S’en suit une très sympathique soirée sur la plage, sous l’oeil du garde, vigilant mais toujours disposé à partager son puits de sciences sur l’avifaune arguinéenne et d’au delà, ainsi que quelques considérations existentielles personnelles. Faute de guitares (de toutes façons il est interdit de faire un feu de camp) les chants scouts succèdent aux chants bretons ou basques, on ne sait plus trop, tandis que les boissons transatlantiques nous emportent dans une collective harmonie. Une belle soirée, sûr. Sauf peut-être pour les Courlis cendrés (« courbagaou » ou « courbageot ») qui auraient aimé dîner sur l’estran à proximité de notre camp mais, il reste pas mal d’hectares autours…

L’avarie est loin.

Ramassage autant que possible de tous les reliefs de notre soirée.

Les équipages rejoignent leurs bateaux à pied. Quelques derniers rhums avant que le calme ne retombe sur Arguin.

Fin du samedi.

Dimanche à suivre. C’était bien aussi : on a fait de la voile !

Petit Iboga au pied de la dune du Pyla, sous la conduite de Lucile.

Petit Iboga au pied de la dune du Pyla, sous la conduite de Lucile.

Réveil à la PM du matin.
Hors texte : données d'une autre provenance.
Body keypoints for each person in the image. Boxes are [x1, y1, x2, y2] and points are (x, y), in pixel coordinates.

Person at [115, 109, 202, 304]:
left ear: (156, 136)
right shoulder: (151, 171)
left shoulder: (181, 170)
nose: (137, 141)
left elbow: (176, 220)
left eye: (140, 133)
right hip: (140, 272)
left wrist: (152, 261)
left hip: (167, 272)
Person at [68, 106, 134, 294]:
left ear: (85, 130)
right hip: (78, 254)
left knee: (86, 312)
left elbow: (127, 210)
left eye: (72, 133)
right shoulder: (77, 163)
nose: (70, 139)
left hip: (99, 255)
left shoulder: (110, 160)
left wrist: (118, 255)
Ciel chargé. Pas envie de baignade. Flottement dans les bateaux. Le cape Cod I prend le chemin du retour. Les voiliers s’écartent du bord, puis vont se mouiller 2 par 2 dans le chenal, le temps d’aviser. Nous sommes à couple de Manouche. Petit déj. à bord. Météo toujours pas fameuse. Mais un peu de vent. NW 3 bft.
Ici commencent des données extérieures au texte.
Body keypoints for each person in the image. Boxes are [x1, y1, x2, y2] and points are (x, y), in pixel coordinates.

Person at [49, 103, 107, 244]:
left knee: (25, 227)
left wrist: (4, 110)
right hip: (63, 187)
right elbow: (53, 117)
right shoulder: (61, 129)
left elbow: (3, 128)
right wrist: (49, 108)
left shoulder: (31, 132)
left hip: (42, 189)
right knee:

C’est ainsi que nous prenons le chemin du nord à contre courant et contre vent. Idée initiale : Afrique. 3 h de navigation au près. Les premiers bords, Lucile à la barre. Pas évident de tenir un près serré dans ces conditions de courant. Quelques manque à virer, ou le contraire, laissent nos camarades de Chrismy IV et Taranis creuser un petit écart. Ainsi jusqu’à la pointe nord d’Arguin. Manouche a disparu vers le Moulleau. Nous longeons les bancs de Bernet au près serré babord amure. Le génois plaqué aux cadènes, la GV en drapeau : c’est que le vent a forci. Nos deux compagnons de route, derrière maintenant, son passés au moteur. Manouche est arrivé à Afrique, diable de Bjet diablement bien mené ; vous vous demandez pourquoi je recrute Éric à la barre quand je veux gagner une régate ? Nous sommes rendus au Bancot. Rappel général : nouvelle destination, El Palomar, juste au nord de Bélisaire.
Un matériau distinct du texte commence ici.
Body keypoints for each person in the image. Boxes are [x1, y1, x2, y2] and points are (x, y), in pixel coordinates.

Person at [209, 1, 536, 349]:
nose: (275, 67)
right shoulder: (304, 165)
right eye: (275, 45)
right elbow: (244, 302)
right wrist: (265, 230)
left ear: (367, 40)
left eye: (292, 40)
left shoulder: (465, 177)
Nous trouvons là le grand Gibsea de voyage de Florence et Rémi. Déjà à couple, Chrismy IV et Taranis, toujours premiers pour le pastis. Reste plus qu’à prendre le corps mort suivant à couple de Manouche, et installer une annexe-touline entre les 2 grapes de bateaux. Nouvelles présentations. Nouvelles bouteilles de rosé. Gros casse croûte dans le cockpit. Mais d’où sortent ces 3 poulets rôtis ? On est bien là à l’abris du vent. Le temps passe doucement. Puis chacun reprend le chemin de son port.

L’Iboga sous génois seul dévale jusqu’à la plage du phare. Et c’est la fin de cette sacrée marée mais pas la fin du WE au Ferret puisque un dîner sous la terrasse de Sylvosa, à Claouey concluera bien opportunément ce dimanche.